History of the Podenco
Podencos are often confused with the Basenji and the Pharaoh Hound. Similar-looking dogs with tall upright ears and the distinctive sighthound shape have been seen in the tombs of ancient Egyptians, including that of Tutankhamen.
It is believed that the Phoenician merchants (an ancient civilization originating in Lebanon), were the first to bring these types of dogs over to the Mediterranean. They introduced them when travelling along the coastal trade routes from Africa to Spain as far back as the 8th century BC.
The dogs were probably landed on the Islands off the coast and this is how some of the Island specific podenco-type dogs developed. These included the Podenco Canario, from the Canary Islands, and the Podenco Ibicenco (the Ibizan Hound). There is also the Podengo Português, native to Northern Portugal.
The dogs began to flourish as rural hunting dogs across Spain, and the different types of podenco started to develop across the regions, adapting to the kind of terrain they were hunting on. They are more robust and suited to hunting rougher terrain than the other commonly used Spanish hunting dog; the galgo (greyhound).
Today, the podenco is still used as a hunting dog but rather than being revered, they are often seen as just a tool.

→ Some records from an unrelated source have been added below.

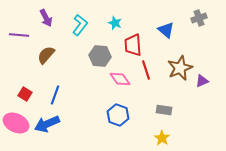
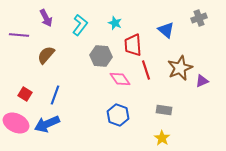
gray hexagon: moved 1 px right
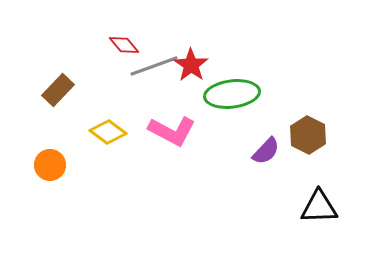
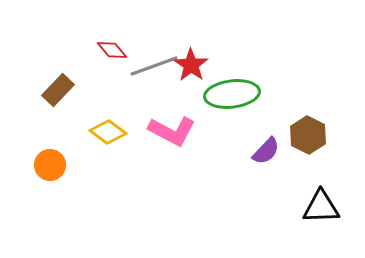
red diamond: moved 12 px left, 5 px down
black triangle: moved 2 px right
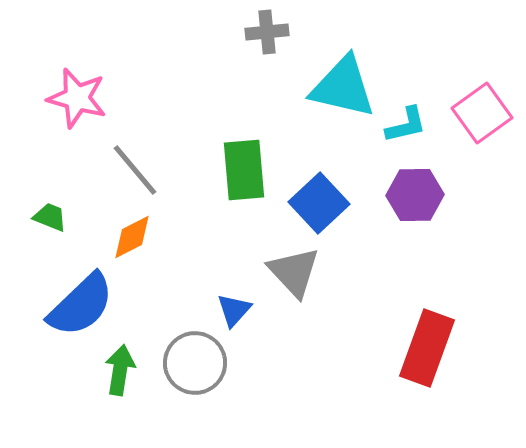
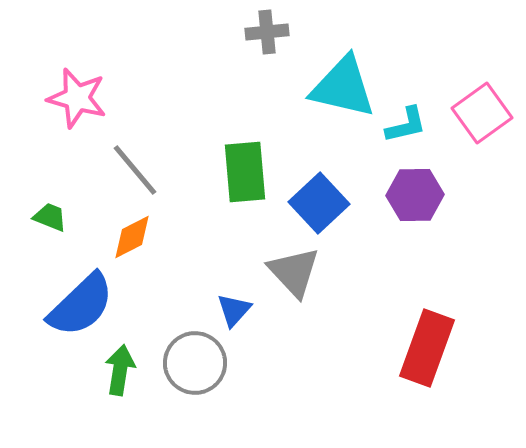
green rectangle: moved 1 px right, 2 px down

They are frequently abused, neglected, and abandoned. They sometimes learn to survive on the street or are surrendered to perreras (high kill shelters) or the owners kill them at the end of the hunting season. It’s cheaper to breed another litter than feed a dog when it’s not working.
As their plight is gaining more recognition, there are now several charities that work to offer homes to podencos, nationally and internationally. This means that they are gradually becoming more well known but there is a long way to go before they will be safe from cruelty and abuse.